Avery Brooks Infrastructure Engineer
New York, NY • infra@gmail.com • +1 6465-3333
Profile Summary
- Infrastructure Engineer with 7 years of experience designing and operating internal developer platforms across consumer-internet platforms, content delivery, and developer tooling, specializing in Kubernetes platforms, infrastructure as code, and reliability engineering.
- Solid technical background across cloud (AWS, GCP), IaC tools (Terraform, Pulumi), container orchestration (Kubernetes, Helm + Istio), CI/CD (GitHub Actions, ArgoCD), and languages (Go, Python) with strong fundamentals in Linux internals, networking, and Bash automation.
- Deep expertise in internal developer platforms, Kubernetes-native architecture, GitOps workflows, and zero-downtime deployments, leveraging methodologies such as golden paths and paved roads to drive scalable, secure, and cost-efficient infrastructure platforms.

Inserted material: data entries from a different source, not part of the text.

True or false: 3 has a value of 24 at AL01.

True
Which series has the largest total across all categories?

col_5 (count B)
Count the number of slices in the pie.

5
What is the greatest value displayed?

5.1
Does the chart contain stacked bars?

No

- Engaged collaborator working cross-functionally with Application, Security, and Finance teams in Agile environments, contributing to architecture reviews, platform-roadmap discussions, and post-incident retrospectives with a pragmatic, ownership-first mindset.

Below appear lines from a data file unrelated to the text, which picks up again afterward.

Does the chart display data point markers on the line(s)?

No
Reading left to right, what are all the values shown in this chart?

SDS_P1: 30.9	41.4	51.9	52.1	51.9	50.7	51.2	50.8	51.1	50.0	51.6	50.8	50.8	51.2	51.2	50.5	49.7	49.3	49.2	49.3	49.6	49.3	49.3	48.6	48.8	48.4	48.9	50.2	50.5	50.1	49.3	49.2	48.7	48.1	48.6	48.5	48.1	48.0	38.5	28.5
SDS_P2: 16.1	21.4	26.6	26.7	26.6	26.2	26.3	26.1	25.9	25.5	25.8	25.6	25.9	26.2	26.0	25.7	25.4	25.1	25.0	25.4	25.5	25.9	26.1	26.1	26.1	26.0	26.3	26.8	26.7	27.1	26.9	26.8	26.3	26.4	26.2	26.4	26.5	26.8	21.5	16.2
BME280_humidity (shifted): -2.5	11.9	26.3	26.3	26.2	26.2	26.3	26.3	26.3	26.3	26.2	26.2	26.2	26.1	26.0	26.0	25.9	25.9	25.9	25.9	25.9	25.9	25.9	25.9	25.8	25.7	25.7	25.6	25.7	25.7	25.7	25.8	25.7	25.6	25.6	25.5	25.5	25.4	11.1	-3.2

- Emerging leader who shares technical excellence and fosters a culture of platform thinking and developer-experience focus through PR reviews and runbooks, while leading infrastructure guild sessions and authoring widely adopted Terraform module templates.
Technical Skills
- Cloud Platforms:
- AWS (EKS, EC2, RDS, S3, IAM), GCP (GKE, Cloud SQL), Azure (AKS)
- Infrastructure as Code:
- Terraform, Pulumi, CloudFormation, Ansible, Helm
- Containers & Orchestration:
- Kubernetes, Docker, Helm, Istio, Argo Rollouts
- CI/CD & Delivery:
- GitHub Actions, ArgoCD, GitLab CI, Jenkins, Flux
- Networking & Connectivity:
- VPC, Transit Gateway, Route 53, CloudFront, VPN, BGP
- Security & IAM:
- IAM, Vault, KMS, Trivy, SOC 2, ISO 27001
- Observability & Monitoring:
- Prometheus, Grafana, OpenTelemetry, Datadog, ELK, Loki
- Languages & Scripting:
- Go, Python, Bash, SQL, YAML
Education
Work Experience
- Own the end-to-end infrastructure platform for content-serving services at 15M+ DAU, leading design across cloud architecture, container orchestration, and CI/CD for 80+ microservices in a polyglot AWS + GCP environment.
- Authored the Terraform and Pulumi module library for cluster, network, and database provisioning, shipping reusable bootstrap modules, policy-as-code via Sentinel, and drift-detection automation, cutting per-team onboarding lead time from 2 weeks to 1 day across 40+ engineering teams.
- Built the CI/CD platform on GitHub Actions and ArgoCD with GitOps deployment, progressive delivery via Flagger, and automated rollback on SLO breach, operating 220+ pipelines and cutting commit-to-prod lead time from 4 hours to 18 minutes.
- Operated Kubernetes clusters across 3 regions with Istio service mesh, Helm chart standardization, and horizontal pod autoscaling, supporting 80+ services with 99.95% control-plane availability.
- Designed the multi-cloud VPC architecture on Transit Gateway peering with service discovery via HashiCorp Consul and centralized ingress hardening through WAF and inspection VPCs, connecting 40+ accounts at 62ms p95 cross-cloud latency.
- Implemented the multi-cloud IAM strategy on least-privilege roles, secrets management via HashiCorp Vault, and container image scanning via Trivy, meeting SOC 2 Type II and ISO 27001 controls and reducing audit findings from 28 to 0 across two consecutive cycles.
- Established the SLI/SLO program for 20 tier-1 services, defining EKS autoscaling policies, load testing via k6, and quarterly capacity-headroom reviews that absorbed a 3.5x holiday traffic surge with zero degradation.
- Built the unified observability stack on Prometheus and Grafana, defining SLO dashboards, distributed tracing, and structured logging for 45 services and reducing mean time to detect from 22 minutes to 2 minutes.
- Served as on-call rotation lead for the platform team, coordinating 35 SEV1/SEV2 incidents and facilitating the team's blameless postmortem program with action-item tracking and a weekly incident review board, lifting close rate from 48% to 91% within three quarters.
- Drove the FinOps program around a Reserved Instance and Savings Plan portfolio, org-wide tagging policy, and rightsizing automation via Cloud Custodian, cutting annual cloud spend by 24% (~$5.2M) without service-level impact.
- Partnered with Application, Security, and Finance teams across 6 product domains on platform standards, compliance controls, and cost-allocation policies, authoring 9 platform RFCs that shaped the org's golden-path rollout and onboarding 13 new infrastructure engineers.